Hi bulewold,
You can keep the Firewall Status set to “Enabled and Protecting” but you will need to re-configure Wordfence Web Application Firewall again, the simplest way to do that is by deleting # Wordfence WAF section in your server .htaccess file.
Now, you can go to (Wordfence > Firewall) and press “Click here to configure.” button on the warning message at the top of the page, make sure to choose “Apache + suPHP” option there and you should be done now.
Let me know how it goes,
Thanks.
Thanks. What’s the possible issue if I do not go through that process. Just wondering… since it is a lot of work to do it for each site… lol
After talking with one of the dev team, he mentioned that it may work as-is depending on how the suPHP environment is set up, but this doesn’t apply on all cases.
I recommend re-configure Wordfence Web Application Firewall on your websites with this new PHP handler settings.
Good luck!
What about change from
PHP5.6 FCGI to PHP7 FPM (which is only way to get fcgi)

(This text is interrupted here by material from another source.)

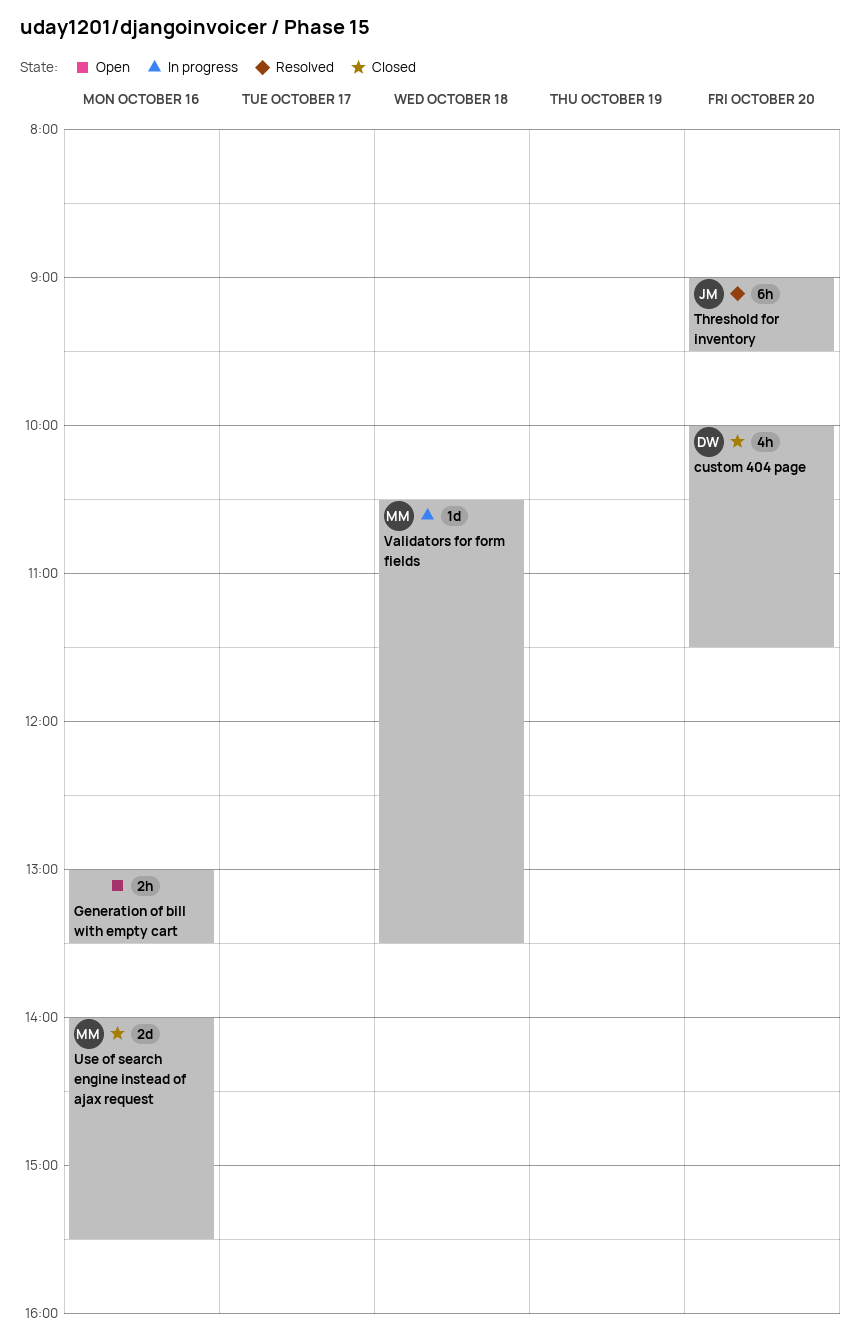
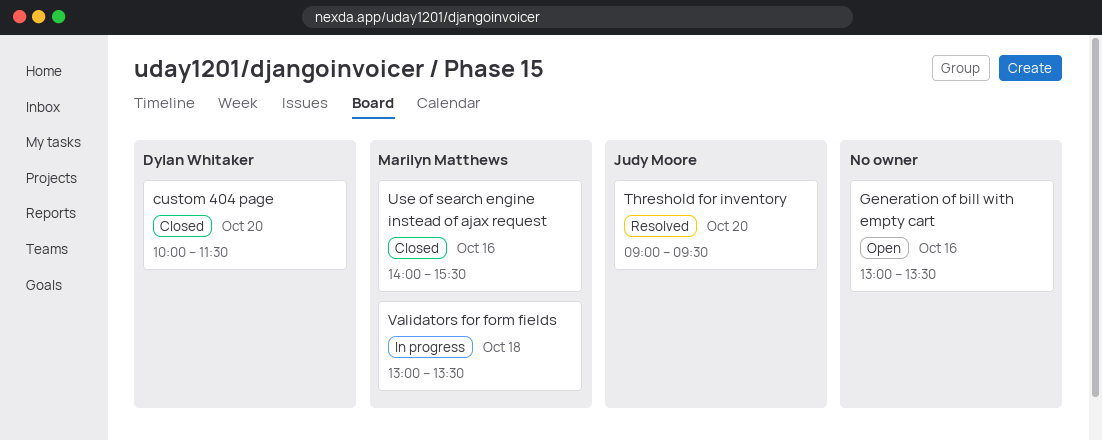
Validators for form fields, begins: 10:30 -> 13:00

My sites are currently on suphp and I’m trying to move them to FPM in next couple days.
Actually, from PHP5.6 FCGI to PHP7 FPM there shouldn’t be any change in the Wordfence WAF configuration, you need to choose “Apache + CGI/FastCGI” option in both cases.
As you mentioned you are currently using suPHP and will move to “PHP-FPM”, then you may need to know that the only difference between these configurations is this line in .htaccess file:
<IfModule mod_suphp.c>
suPHP_ConfigPath 'some_path_here'
</IfModule>
This will not be applied if you don’t have mod.suphp loaded, so there shouldn’t be any problem to keep the configuration as it’s in this case.
Thanks.
Awesome. I had php56 fcgi before, and when upgrading to php7, fpm module was unavialable, so I’m trying to find a way to keep fcgi…
suphp is default as a temp solution… but I wanted to ask anyway to be sure.
Thank you!
Wfalaa,
I had another question. What’s the worst that can happen if I keep it enabled based on previous fcgi setting after server changed handler to suphp?
Would it just make firewall less effective? or has potential to lock me out or something?
There is no risk of being locked out here, upon discussion with developers team, keep choosing “Apache + CGI/FastCGI” as your firewall configuration and changing the PHP handler to suPHP shouldn’t affect your firewall behavior, everything will be working fine with this scenario.
Thanks.
that’s good to know. Thank you!!!
If that’s the case, I’ll keep it as suphp until build 58 is available with FPM selector. 🙂
Thanks for your help and answering all the questions for me.